Ultrathin MXene conductive films with percolation-driven electron transport and thickness-dependent microwave absorption/shielding dual functionality†
Abstract
The microwave interaction of ultrathin Ti3C2Tx MXene films is governed by their nanosheet network-modulated conductivity. By integrating a transfer matrix model with the Drude model, this study reveals the dielectric response mechanisms of MXene films under microwave radiation, driven by nanosheet coverage (c) and thickness (t).
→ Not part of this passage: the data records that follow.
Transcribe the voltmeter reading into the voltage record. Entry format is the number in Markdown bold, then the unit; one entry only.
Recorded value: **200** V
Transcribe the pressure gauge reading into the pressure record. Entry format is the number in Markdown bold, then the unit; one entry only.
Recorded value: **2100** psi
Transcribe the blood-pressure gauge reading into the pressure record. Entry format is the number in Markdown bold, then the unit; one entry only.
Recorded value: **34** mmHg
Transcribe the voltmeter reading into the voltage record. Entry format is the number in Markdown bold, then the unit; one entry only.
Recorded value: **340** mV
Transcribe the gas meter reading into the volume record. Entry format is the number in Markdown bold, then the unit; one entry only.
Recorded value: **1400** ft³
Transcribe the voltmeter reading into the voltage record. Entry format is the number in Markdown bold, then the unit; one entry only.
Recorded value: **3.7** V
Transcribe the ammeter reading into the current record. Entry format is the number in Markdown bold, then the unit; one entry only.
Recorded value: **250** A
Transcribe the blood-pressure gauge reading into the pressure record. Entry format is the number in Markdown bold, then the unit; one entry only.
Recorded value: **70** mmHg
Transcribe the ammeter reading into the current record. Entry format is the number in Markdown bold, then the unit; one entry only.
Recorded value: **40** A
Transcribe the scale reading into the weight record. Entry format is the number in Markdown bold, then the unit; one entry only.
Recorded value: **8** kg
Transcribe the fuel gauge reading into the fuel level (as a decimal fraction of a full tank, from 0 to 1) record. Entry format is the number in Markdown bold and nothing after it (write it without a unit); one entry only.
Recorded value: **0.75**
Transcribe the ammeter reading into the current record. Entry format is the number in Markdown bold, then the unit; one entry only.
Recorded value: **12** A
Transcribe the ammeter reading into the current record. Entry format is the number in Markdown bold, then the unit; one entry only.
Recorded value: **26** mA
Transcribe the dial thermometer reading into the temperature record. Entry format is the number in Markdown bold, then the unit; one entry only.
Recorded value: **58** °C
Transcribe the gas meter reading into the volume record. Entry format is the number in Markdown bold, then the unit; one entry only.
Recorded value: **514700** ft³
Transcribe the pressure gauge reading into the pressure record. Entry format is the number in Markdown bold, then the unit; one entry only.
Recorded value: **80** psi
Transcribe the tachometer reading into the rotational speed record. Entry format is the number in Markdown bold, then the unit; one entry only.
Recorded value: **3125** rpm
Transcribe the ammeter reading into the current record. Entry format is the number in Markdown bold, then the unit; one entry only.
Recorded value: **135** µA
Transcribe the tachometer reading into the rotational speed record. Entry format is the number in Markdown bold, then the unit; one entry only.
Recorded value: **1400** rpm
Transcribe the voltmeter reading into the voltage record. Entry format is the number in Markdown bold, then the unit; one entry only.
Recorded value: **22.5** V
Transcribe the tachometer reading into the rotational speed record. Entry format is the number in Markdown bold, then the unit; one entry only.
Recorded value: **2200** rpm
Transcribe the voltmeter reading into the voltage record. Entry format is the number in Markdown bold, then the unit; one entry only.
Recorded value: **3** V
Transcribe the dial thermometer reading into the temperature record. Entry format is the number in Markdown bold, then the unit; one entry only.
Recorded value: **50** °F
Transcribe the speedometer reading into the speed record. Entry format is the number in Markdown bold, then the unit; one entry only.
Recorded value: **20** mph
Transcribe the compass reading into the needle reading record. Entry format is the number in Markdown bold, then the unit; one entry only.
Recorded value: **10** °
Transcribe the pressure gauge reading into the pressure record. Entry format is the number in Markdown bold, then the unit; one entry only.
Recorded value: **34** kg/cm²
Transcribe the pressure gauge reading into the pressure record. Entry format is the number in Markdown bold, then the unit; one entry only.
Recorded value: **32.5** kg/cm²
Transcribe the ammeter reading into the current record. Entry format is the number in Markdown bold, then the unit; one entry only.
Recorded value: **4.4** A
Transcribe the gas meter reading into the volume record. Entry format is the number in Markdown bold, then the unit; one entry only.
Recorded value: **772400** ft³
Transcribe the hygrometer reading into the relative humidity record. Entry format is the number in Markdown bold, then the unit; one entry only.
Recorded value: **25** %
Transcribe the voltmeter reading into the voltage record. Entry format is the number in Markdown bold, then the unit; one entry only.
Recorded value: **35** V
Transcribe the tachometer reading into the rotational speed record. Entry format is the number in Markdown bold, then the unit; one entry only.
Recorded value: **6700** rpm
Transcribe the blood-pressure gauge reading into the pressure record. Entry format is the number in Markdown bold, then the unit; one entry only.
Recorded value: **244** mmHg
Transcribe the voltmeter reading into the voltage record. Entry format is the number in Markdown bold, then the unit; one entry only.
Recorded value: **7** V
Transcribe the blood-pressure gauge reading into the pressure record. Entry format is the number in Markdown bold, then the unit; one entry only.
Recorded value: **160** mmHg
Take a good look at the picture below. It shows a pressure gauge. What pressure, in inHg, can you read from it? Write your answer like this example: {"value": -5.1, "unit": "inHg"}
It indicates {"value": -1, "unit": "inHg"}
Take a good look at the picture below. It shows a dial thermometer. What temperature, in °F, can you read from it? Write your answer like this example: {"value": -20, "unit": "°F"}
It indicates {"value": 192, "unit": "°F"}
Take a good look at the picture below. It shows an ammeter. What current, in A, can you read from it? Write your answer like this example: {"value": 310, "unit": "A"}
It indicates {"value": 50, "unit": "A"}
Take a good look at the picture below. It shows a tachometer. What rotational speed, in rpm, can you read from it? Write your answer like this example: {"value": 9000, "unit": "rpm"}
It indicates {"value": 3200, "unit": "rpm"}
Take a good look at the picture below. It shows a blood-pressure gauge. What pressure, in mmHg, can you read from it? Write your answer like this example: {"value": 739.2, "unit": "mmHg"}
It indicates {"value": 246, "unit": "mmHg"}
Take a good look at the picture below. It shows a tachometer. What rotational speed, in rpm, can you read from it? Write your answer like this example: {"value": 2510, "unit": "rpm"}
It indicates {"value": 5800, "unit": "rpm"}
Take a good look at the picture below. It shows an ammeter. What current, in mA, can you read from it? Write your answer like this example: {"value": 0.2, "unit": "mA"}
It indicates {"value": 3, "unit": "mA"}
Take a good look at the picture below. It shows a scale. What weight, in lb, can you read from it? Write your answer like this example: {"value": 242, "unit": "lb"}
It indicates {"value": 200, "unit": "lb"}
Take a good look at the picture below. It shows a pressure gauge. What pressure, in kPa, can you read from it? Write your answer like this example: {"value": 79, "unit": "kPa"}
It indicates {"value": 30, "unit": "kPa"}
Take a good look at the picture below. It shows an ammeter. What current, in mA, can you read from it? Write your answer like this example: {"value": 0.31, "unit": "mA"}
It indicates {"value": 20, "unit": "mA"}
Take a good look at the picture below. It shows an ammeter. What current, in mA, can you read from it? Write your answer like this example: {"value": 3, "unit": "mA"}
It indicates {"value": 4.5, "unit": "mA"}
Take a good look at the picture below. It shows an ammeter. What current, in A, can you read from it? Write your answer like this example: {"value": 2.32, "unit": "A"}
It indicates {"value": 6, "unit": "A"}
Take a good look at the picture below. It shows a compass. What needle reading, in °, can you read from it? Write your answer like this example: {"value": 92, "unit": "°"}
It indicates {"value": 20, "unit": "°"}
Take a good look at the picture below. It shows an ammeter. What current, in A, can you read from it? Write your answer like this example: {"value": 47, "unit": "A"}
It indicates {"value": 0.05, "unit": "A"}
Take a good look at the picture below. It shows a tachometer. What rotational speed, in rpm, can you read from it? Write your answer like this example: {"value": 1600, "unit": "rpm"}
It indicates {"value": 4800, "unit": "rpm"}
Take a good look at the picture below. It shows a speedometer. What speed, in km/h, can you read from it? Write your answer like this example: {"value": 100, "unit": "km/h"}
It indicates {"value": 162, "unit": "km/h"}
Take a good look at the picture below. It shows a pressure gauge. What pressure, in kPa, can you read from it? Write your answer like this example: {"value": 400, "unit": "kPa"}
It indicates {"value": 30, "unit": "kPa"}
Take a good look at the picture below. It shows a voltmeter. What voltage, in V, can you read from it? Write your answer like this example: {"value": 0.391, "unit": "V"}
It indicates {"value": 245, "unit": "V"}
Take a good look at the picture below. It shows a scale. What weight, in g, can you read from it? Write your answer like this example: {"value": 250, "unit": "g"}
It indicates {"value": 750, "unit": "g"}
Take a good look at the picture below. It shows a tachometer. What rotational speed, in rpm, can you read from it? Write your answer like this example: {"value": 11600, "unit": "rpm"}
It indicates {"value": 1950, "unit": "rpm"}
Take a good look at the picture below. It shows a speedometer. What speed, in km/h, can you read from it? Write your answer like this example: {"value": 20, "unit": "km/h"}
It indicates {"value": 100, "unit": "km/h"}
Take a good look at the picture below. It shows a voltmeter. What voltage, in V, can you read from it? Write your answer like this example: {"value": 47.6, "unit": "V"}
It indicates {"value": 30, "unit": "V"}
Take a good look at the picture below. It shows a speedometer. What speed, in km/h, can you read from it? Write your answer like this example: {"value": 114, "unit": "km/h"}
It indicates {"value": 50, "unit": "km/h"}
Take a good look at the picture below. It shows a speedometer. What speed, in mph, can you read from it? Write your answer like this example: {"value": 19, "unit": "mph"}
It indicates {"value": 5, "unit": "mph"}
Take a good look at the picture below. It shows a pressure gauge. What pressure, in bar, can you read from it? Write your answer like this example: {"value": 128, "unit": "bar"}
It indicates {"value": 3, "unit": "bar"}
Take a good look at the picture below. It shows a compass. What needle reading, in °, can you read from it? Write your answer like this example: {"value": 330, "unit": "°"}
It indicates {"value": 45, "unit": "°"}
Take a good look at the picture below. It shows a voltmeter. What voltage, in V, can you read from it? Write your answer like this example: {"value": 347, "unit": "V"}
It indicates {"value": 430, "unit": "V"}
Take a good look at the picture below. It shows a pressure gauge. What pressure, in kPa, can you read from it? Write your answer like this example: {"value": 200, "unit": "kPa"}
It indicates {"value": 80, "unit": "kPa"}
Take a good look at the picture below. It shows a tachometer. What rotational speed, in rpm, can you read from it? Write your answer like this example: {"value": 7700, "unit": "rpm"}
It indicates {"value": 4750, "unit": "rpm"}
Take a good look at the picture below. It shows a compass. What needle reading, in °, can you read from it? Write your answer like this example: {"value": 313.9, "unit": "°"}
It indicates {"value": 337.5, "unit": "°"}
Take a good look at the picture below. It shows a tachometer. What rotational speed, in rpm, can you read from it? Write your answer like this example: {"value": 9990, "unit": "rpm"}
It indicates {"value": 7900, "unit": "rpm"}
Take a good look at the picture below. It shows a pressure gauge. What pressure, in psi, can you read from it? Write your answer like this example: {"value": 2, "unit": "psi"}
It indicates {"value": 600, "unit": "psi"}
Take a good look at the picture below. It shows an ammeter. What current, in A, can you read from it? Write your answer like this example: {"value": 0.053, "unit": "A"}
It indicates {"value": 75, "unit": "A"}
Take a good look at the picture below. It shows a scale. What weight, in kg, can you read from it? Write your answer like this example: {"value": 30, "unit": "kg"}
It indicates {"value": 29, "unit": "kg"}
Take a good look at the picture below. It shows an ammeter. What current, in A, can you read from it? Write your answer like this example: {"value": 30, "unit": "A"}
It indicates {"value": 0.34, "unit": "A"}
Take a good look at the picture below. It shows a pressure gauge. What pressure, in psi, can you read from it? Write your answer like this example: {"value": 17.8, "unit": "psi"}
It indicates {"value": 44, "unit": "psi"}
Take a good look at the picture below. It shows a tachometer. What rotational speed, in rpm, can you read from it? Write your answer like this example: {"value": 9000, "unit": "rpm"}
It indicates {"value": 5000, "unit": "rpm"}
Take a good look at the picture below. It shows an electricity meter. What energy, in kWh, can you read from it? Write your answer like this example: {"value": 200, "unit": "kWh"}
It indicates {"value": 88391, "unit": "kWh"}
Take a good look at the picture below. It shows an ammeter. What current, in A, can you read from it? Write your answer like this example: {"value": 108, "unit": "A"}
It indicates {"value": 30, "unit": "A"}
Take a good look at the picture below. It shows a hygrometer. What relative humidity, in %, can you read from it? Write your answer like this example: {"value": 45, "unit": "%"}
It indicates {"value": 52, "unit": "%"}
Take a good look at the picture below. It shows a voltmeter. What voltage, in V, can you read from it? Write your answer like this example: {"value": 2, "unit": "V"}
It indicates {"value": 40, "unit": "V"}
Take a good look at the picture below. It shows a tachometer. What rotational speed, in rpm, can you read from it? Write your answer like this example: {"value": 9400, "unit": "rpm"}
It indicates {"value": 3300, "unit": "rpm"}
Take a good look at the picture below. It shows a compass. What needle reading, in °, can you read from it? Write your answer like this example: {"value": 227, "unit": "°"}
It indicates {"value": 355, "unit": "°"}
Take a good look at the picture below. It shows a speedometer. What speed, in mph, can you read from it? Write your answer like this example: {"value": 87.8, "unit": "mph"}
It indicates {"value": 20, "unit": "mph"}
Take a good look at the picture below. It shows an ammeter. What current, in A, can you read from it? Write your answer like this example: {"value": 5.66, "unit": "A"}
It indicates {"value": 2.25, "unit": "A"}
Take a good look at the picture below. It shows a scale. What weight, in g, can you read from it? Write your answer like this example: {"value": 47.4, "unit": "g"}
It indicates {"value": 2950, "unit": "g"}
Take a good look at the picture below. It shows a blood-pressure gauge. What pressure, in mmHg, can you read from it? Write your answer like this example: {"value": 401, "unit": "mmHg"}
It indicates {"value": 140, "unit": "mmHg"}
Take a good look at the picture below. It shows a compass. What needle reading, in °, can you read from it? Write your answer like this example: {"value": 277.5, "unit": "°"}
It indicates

For monolayer films, coverage-dependent conductivity transitions delineate two distinct regimes: (i) a discontinuous percolation regime (c < 80%) dominated by intra-flake electron transport (|εi/εr| < 1), resulting in high microwave transparency, and (ii) a metallic-like conduction regime (c > 80%) where synergistic intra-/inter-flake hopping (|εi/εr| > 1) enhances interfacial polarization and ohmic loss, enabling 27% maximum microwave absorption at a high sheet conductivity of ∼0.001 S (c = 93%). For multilayer continuous films, thickness dictates dual transport dynamics: sub-6.6 nm films exhibit surface/interface scattering-limited bulk conductivity (σ ∼ 3000 S cm−1, τ > 6 ps), while thicker films (t > 6.6 nm) transition to bulk-like metallic conduction (σ ∼ 13 000 S cm−1, τ < 6 ps), achieving concurrent 48% microwave absorption at 6.6 nm and 19 dB shielding at 24 nm. The percolation-governed conductivity scaling and thickness-modulated electron transport establish design principles for optimizing MXene-based ultrathin electromagnetic functional materials in microwave absorption, shielding, and flexible sensing applications, bridging nanoscale structural engineering with macroscopic functionality.